The lines of the records that include "bottone" should all be copied.

(Material for this task begins)

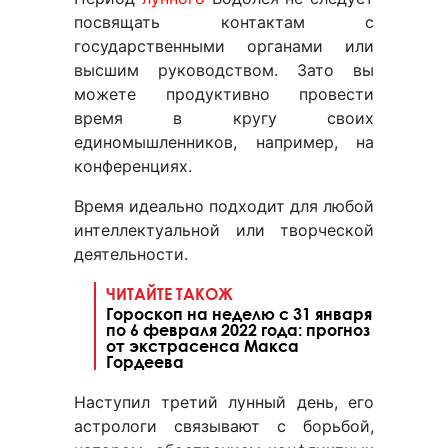
посвящать контактам с
государственными органами или
высшим руководством. Зато вы
можете продуктивно провести
время в кругу своих
единомышленников, например, на
конференциях.
Время идеально подходит для любой
интеллектуальной или творческой
деятельности.
ЧИТАЙТЕ ТАКОЖ
Гороскоп на неделю с 31 января
по 6 февраля 2022 года: прогноз
от экстрасенса Макса
Гордеева
Наступил третий лунный день, его
астрологи связывают с борьбой,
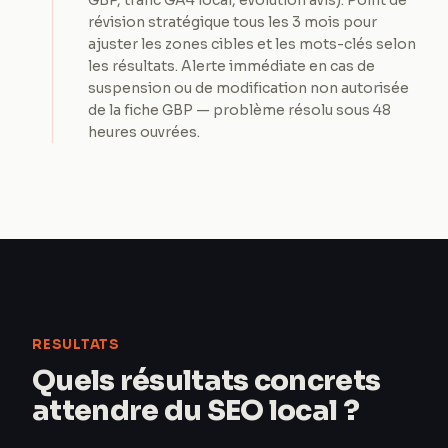
GBP, trafic GA4 local, évolution avis). Point de
révision stratégique tous les 3 mois pour
ajuster les zones cibles et les mots-clés selon
les résultats. Alerte immédiate en cas de
suspension ou de modification non autorisée
de la fiche GBP — problème résolu sous 48
heures ouvrées.
RESULTATS
Quels résultats concrets
attendre du SEO local ?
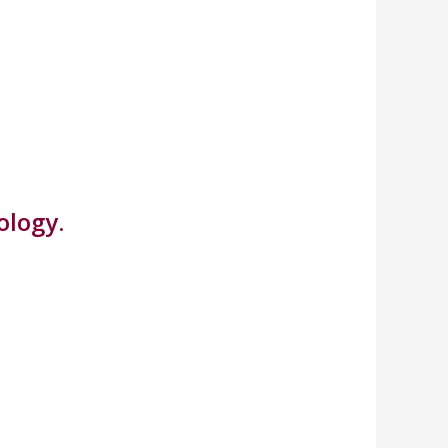
ology.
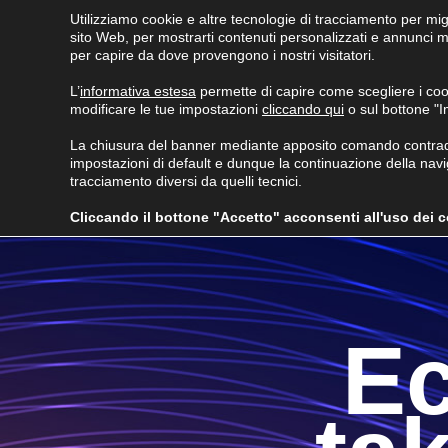
Utilizziamo cookie e altre tecnologie di tracciamento per mig
sito Web, per mostrarti contenuti personalizzati e annunci mir
per capire da dove provengono i nostri visitatori.
L’
informativa estesa
permette di capire come scegliere i co
modificare le tue impostazioni
cliccando qui
o sul bottone "
ECOMEMBRANE
PRODOTTI
INNOVAZIONI
NE
La chiusura del banner mediante apposito comando contraddi
MEDIA
impostazioni di default e dunque la continuazione della navig
tracciamento diversi da quelli tecnici.
Cliccando il bottone "Accetto" acconsenti all'uso dei coo
E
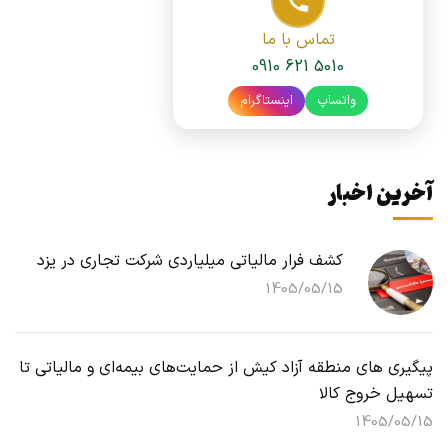
تماس با ما
0910 621 5010
واتساپ
اینستاگرام
آخرین اخبار
کشف فرار مالیاتی میلیاردی شرکت تجاری در یزد
1405/05/15
پیگیری های منطقه آزاد کیش از حمایت‌های بیمه‌ای و مالیاتی تا
تسهیل خروج کالا
1405/05/15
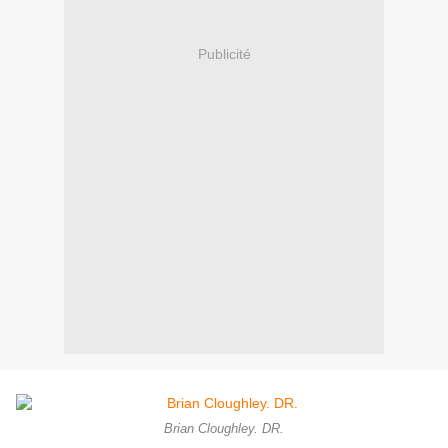
Publicité
Brian Cloughley. DR.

(Material for this task ends)

Solution:
o sul bottone "
Cliccando il bottone "Accetto" acconsenti all'uso dei coo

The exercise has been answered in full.